Sur ce territoire, la part de logements occupés par leur propriétaire indique en creux le volume du parc locatif privé concerné. On relève 56 % de propriétaires occupants, 5 633 habitants, environ 1 939 logements chauffés au gaz ou au fioul, en zone climatique H1a. Ces valeurs ne décident d'aucun projet à elles seules, mais elles fixent l'ordre de grandeur dans lequel un chiffrage à Wallers est crédible.
Pour rendre les montants comparables, la base de calcul est fixée à 115 m², en zone H1a : après un bouquet complet, la consommation recule d'environ 15 800 kWh par an, soit près de 1 700 € au tarif de référence. Côté financement, l'assiette est plafonnée à 40 000 € HT dès trois classes gagnées, l'aide ANAH s'échelonne de 4 000 € à 32 000 € selon le revenu fiscal de référence, et l'accompagnement obligatoire est pris en charge jusqu'à 2 000 €.
La logistique dépend de la densité : 5 633 habitants pour 2 328 résidences principales à Wallers. Cette densité conditionne l'emprise de stationnement, l'autorisation de voirie et le stockage des matériaux nécessaires à la remise à niveau d'un logement mis en location, trois postes que les devis les moins précis oublient de chiffrer.
Situer le projet dans son département : à Wallers, en Nord, les mêmes barèmes nationaux s'appliquent, mais les prix d'entreprise et les délais varient d'un bassin à l'autre. Consulter trois devis sur la remise à niveau d'un logement mis en location dans ce périmètre reste la seule façon d'objectiver le coût.

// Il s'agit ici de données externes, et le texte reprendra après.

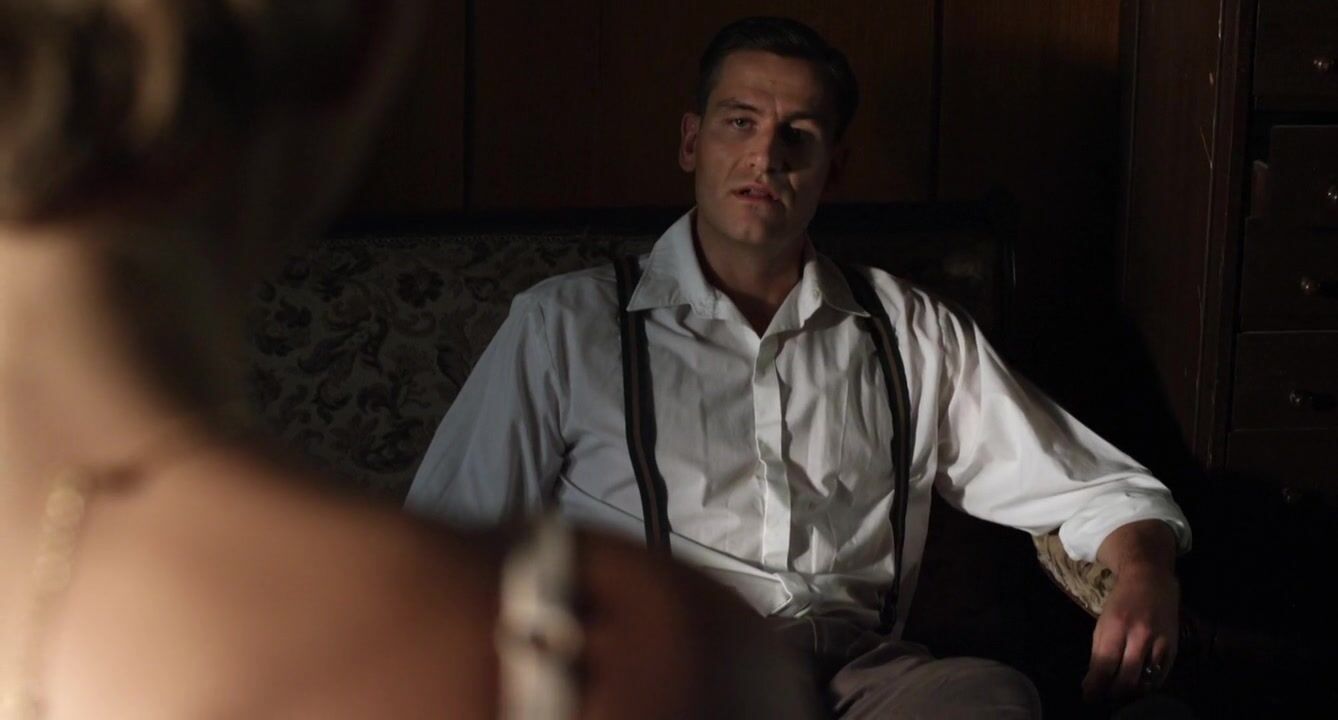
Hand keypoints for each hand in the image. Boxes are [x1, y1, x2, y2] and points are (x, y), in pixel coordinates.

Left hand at [1081, 564, 1179, 702]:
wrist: (1150, 579)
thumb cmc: (1121, 603)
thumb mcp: (1103, 623)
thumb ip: (1098, 652)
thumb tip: (1091, 682)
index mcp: (1115, 626)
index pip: (1105, 665)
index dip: (1096, 685)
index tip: (1089, 697)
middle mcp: (1139, 635)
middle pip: (1127, 677)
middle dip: (1115, 693)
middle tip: (1108, 697)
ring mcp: (1159, 640)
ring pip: (1147, 680)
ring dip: (1134, 691)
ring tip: (1123, 693)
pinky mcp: (1174, 645)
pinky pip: (1163, 674)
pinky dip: (1151, 684)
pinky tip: (1142, 684)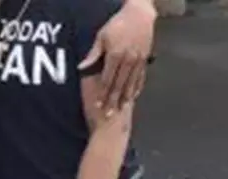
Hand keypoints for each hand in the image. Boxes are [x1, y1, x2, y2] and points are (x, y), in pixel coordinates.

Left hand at [79, 0, 156, 114]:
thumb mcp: (102, 37)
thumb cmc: (117, 24)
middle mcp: (128, 60)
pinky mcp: (145, 59)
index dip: (102, 94)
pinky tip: (133, 96)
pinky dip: (136, 87)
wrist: (140, 14)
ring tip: (121, 109)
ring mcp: (138, 60)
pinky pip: (141, 76)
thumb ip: (93, 54)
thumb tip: (81, 67)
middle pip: (118, 85)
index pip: (107, 80)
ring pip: (131, 83)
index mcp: (116, 56)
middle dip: (113, 101)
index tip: (98, 105)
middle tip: (108, 115)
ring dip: (125, 97)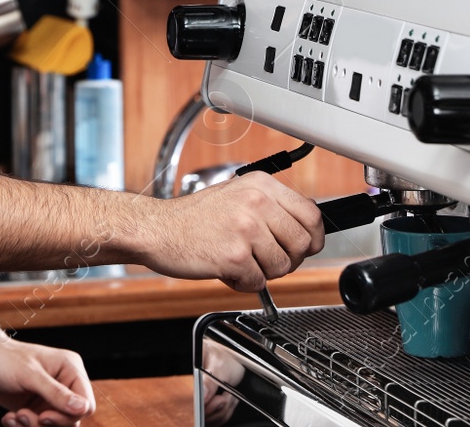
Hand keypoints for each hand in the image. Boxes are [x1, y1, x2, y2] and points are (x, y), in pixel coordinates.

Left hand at [0, 334, 95, 426]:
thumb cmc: (5, 359)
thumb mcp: (31, 375)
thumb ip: (56, 393)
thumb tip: (83, 409)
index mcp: (70, 369)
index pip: (86, 404)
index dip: (69, 415)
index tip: (44, 417)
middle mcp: (64, 384)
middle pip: (71, 419)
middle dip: (46, 423)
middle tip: (23, 415)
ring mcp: (50, 398)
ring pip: (54, 426)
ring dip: (32, 426)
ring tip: (14, 417)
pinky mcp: (36, 408)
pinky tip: (9, 418)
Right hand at [135, 172, 324, 290]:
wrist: (157, 229)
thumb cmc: (193, 218)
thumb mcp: (236, 195)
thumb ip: (270, 207)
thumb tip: (306, 228)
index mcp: (261, 185)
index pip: (312, 215)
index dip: (313, 238)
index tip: (305, 248)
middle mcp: (257, 203)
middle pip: (303, 244)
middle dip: (289, 260)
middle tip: (267, 260)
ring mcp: (246, 228)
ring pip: (282, 266)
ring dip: (263, 272)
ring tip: (239, 261)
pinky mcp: (234, 255)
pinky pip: (258, 282)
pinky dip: (244, 283)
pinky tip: (226, 270)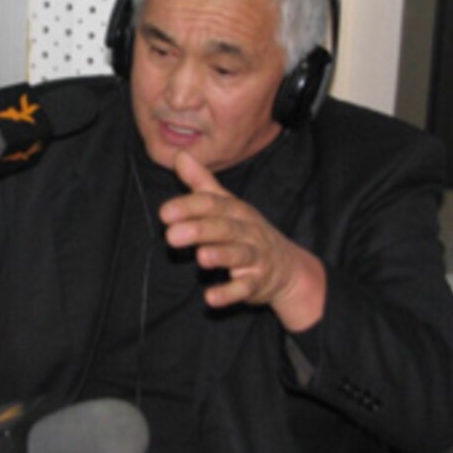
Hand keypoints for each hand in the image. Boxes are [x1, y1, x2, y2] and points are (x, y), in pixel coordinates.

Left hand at [159, 151, 326, 330]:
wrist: (287, 267)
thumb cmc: (247, 231)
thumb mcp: (227, 205)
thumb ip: (201, 183)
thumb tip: (180, 154)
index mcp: (235, 210)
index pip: (212, 205)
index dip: (189, 208)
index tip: (165, 213)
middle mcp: (247, 230)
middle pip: (223, 228)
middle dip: (199, 230)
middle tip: (171, 236)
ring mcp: (255, 257)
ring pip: (238, 255)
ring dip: (220, 256)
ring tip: (201, 258)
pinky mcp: (258, 282)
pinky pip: (245, 288)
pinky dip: (229, 293)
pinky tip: (211, 298)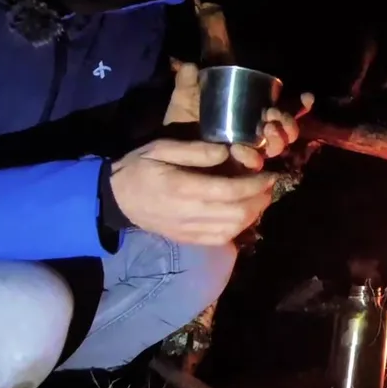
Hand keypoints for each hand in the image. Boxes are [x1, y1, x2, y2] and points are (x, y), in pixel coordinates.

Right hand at [110, 138, 276, 244]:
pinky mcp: (188, 239)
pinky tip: (244, 214)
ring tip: (260, 198)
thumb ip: (196, 150)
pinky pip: (220, 239)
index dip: (255, 184)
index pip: (230, 191)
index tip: (270, 174)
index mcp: (182, 188)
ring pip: (232, 229)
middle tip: (269, 185)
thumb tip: (227, 153)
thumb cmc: (140, 168)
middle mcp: (188, 213)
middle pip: (236, 213)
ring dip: (252, 215)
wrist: (116, 198)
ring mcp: (188, 230)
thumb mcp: (162, 148)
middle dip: (259, 200)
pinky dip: (238, 228)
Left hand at [164, 61, 315, 157]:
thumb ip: (187, 84)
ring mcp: (251, 154)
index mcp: (252, 115)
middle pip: (287, 130)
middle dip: (287, 122)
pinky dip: (253, 158)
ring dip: (277, 138)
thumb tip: (188, 65)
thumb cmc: (181, 125)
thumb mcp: (184, 100)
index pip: (284, 109)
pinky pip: (257, 168)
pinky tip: (241, 150)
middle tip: (272, 115)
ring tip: (264, 129)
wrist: (167, 155)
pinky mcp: (241, 173)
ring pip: (277, 147)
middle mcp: (257, 134)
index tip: (307, 97)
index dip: (300, 105)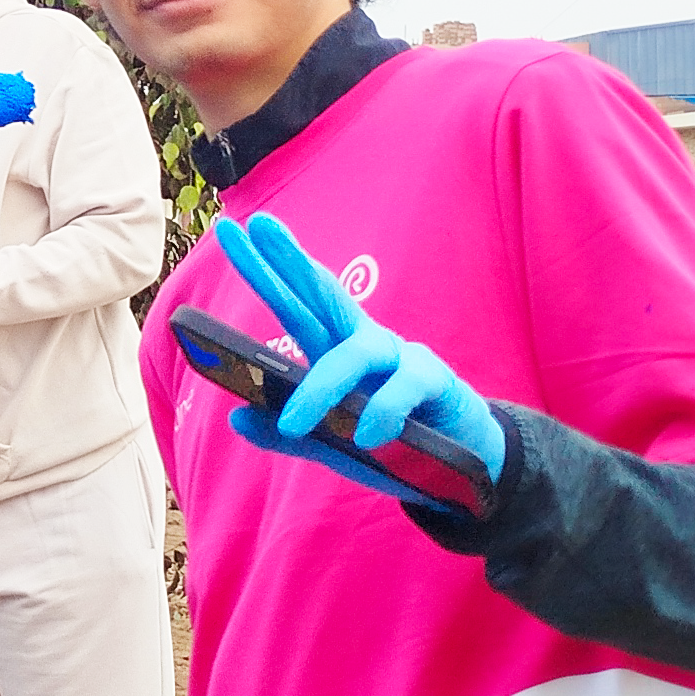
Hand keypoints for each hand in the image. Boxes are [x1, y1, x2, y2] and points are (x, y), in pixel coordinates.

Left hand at [211, 211, 505, 482]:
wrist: (465, 469)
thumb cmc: (394, 446)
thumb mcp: (332, 446)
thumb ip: (286, 436)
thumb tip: (236, 415)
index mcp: (337, 352)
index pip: (297, 304)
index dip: (266, 270)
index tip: (230, 231)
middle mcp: (367, 344)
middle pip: (324, 294)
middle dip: (290, 261)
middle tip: (258, 225)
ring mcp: (401, 357)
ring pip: (356, 353)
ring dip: (322, 386)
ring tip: (295, 423)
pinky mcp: (436, 382)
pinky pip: (404, 389)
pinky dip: (383, 412)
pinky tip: (368, 437)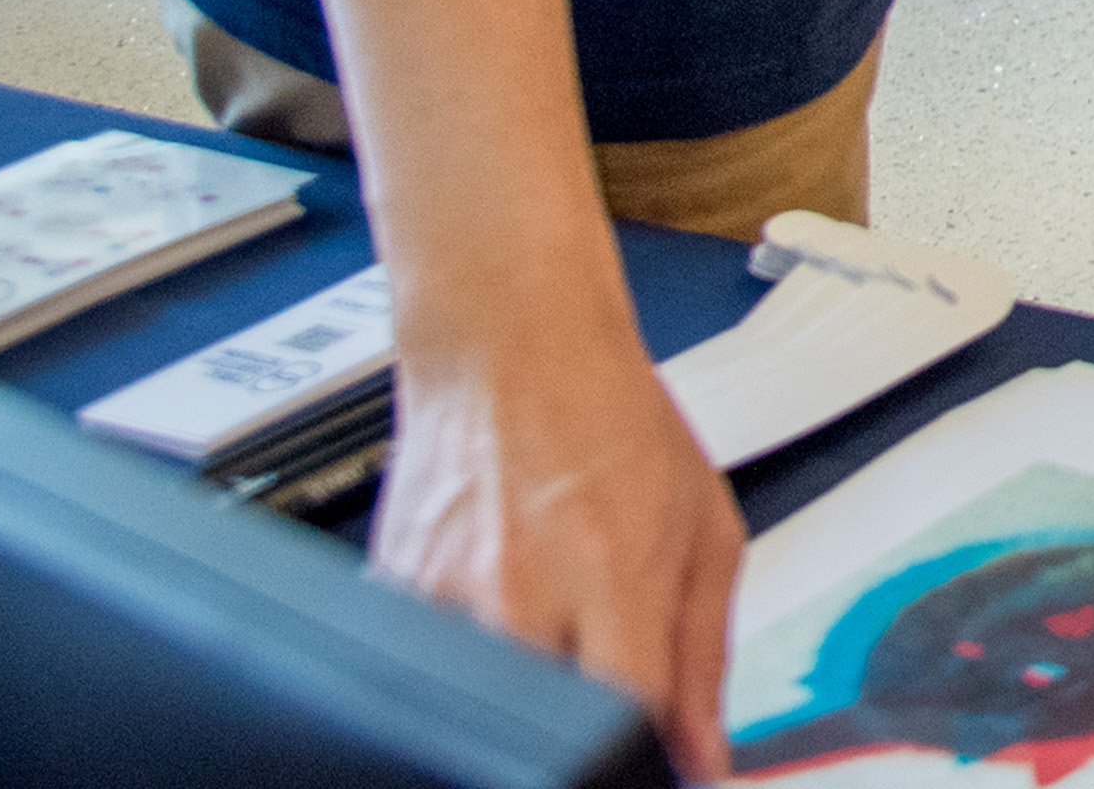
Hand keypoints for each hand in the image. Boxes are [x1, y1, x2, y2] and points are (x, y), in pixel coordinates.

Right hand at [374, 318, 742, 777]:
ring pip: (481, 708)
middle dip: (577, 732)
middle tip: (594, 677)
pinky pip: (429, 675)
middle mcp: (522, 595)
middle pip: (546, 731)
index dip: (640, 763)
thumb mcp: (705, 525)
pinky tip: (495, 611)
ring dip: (521, 690)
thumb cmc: (614, 420)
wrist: (511, 346)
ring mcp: (443, 601)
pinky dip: (465, 665)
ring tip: (547, 628)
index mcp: (613, 576)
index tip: (647, 766)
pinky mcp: (387, 598)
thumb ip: (705, 655)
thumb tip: (703, 758)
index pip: (626, 723)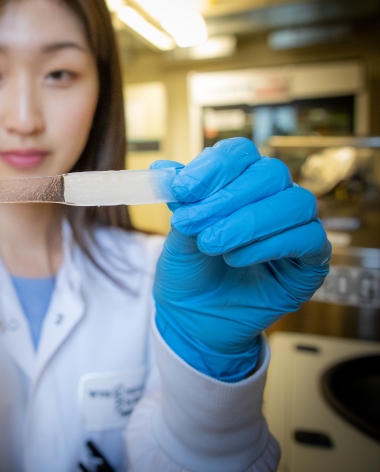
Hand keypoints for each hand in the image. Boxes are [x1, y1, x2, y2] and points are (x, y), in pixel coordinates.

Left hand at [151, 138, 330, 380]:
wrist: (193, 321)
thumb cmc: (188, 274)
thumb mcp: (176, 236)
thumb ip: (180, 203)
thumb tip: (164, 170)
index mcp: (239, 184)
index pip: (240, 153)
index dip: (214, 166)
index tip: (182, 188)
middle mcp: (272, 199)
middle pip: (271, 173)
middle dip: (227, 197)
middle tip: (192, 223)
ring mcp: (295, 228)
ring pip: (294, 203)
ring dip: (247, 222)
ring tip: (211, 245)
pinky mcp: (311, 261)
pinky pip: (309, 239)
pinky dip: (269, 245)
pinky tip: (236, 259)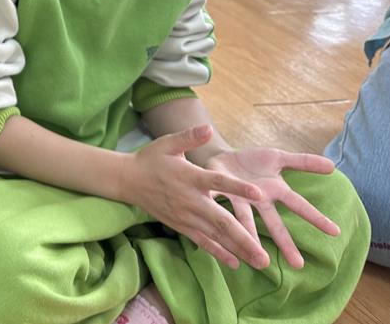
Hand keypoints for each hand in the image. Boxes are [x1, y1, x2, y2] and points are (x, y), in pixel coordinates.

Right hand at [125, 125, 268, 270]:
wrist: (127, 180)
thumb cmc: (151, 159)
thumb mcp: (167, 143)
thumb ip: (189, 136)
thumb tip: (208, 128)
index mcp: (189, 176)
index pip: (217, 182)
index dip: (237, 188)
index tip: (259, 194)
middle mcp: (190, 200)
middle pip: (221, 221)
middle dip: (245, 239)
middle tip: (265, 256)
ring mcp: (185, 216)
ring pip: (215, 236)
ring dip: (238, 250)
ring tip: (259, 263)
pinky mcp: (180, 226)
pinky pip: (202, 242)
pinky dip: (219, 253)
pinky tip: (235, 263)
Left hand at [203, 146, 339, 269]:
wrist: (221, 156)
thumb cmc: (252, 162)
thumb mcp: (278, 157)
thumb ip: (302, 162)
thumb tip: (333, 166)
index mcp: (275, 191)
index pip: (299, 205)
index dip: (316, 217)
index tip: (336, 232)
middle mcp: (258, 201)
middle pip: (274, 224)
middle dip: (286, 244)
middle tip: (298, 265)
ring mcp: (239, 200)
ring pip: (246, 221)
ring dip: (252, 239)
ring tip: (259, 260)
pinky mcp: (219, 195)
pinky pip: (220, 207)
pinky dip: (221, 219)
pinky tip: (223, 237)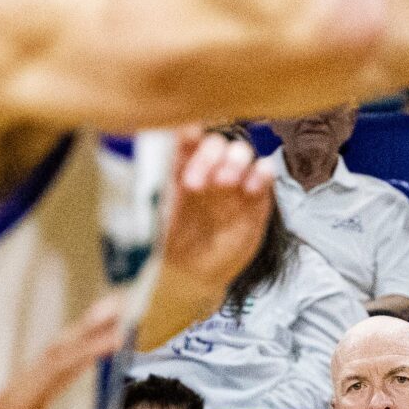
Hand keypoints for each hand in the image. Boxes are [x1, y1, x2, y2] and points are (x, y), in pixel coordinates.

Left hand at [0, 301, 119, 408]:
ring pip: (49, 357)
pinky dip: (68, 354)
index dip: (89, 351)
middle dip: (86, 327)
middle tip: (117, 306)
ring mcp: (12, 399)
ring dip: (78, 335)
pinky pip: (45, 371)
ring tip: (106, 318)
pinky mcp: (14, 407)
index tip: (117, 338)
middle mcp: (13, 396)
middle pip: (54, 352)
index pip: (59, 370)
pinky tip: (80, 349)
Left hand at [159, 128, 275, 297]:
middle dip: (208, 156)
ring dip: (235, 161)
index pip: (186, 137)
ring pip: (241, 152)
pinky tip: (251, 188)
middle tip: (196, 183)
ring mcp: (234, 180)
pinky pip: (265, 173)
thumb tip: (144, 159)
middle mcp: (208, 167)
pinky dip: (262, 173)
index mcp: (180, 165)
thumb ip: (154, 186)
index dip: (187, 135)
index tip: (183, 140)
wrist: (194, 274)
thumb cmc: (170, 242)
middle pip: (215, 144)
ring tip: (226, 183)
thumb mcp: (155, 213)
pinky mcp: (256, 196)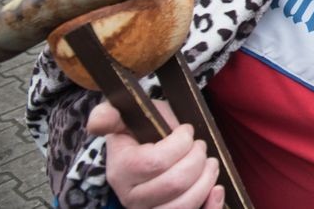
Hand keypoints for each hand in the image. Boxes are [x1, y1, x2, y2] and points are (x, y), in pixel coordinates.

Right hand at [87, 100, 224, 208]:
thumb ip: (110, 115)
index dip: (180, 144)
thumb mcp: (125, 116)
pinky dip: (211, 206)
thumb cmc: (142, 130)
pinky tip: (217, 189)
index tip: (186, 131)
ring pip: (183, 204)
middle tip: (200, 146)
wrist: (147, 149)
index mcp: (120, 170)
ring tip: (210, 162)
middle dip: (196, 158)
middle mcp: (131, 197)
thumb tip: (96, 123)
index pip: (155, 163)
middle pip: (174, 183)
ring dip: (206, 179)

Mix de chauffage à Wallers : 13 % d'électricité, 83 % de gaz, 1 % de fioul, 3 % de bois et 0 % de réseau de chaleur. Ce partage détermine l'intérêt réel de la remise à niveau d'un logement mis en location : un logement raccordé à un réseau vertueux n'appelle pas le même bouquet qu'un logement au fioul.
Le parc local commande la faisabilité : sur 2 328 résidences principales, on estime 2 284 maisons individuelles (98 %) à Wallers. La vacance du logement pendant les travaux lourds y devient l'arbitrage dominant, bien avant le choix de matériau, pour la remise à niveau d'un logement mis en location.
Le critère à écrire noir sur blanc dans le devis pour la remise à niveau d'un logement mis en location à Wallers est les critères de décence et un engagement de loyer maîtrisé. Sans cette mention, ni l'aide ni le certificat d'économies d'énergie ne sont sécurisés, et le contrôle sur site peut conduire à un refus de versement du solde.
Combien de logements concernés ? À Wallers, 1 939 résidences principales dépendent d'une énergie fossile (83 % du parc). C'est dans ce sous-ensemble que la remise à niveau d'un logement mis en location produit les écarts de consommation les plus élevés avant et après travaux.
Deux classes ou trois, la différence est d'abord financière : 30 000 € HT contre 40 000 € HT d'assiette à Wallers. Le logement loué pesant environ 30 083 000 €, il reste à comparer le coût du lot supplémentaire au gain d'aide obtenu en franchissant le palier.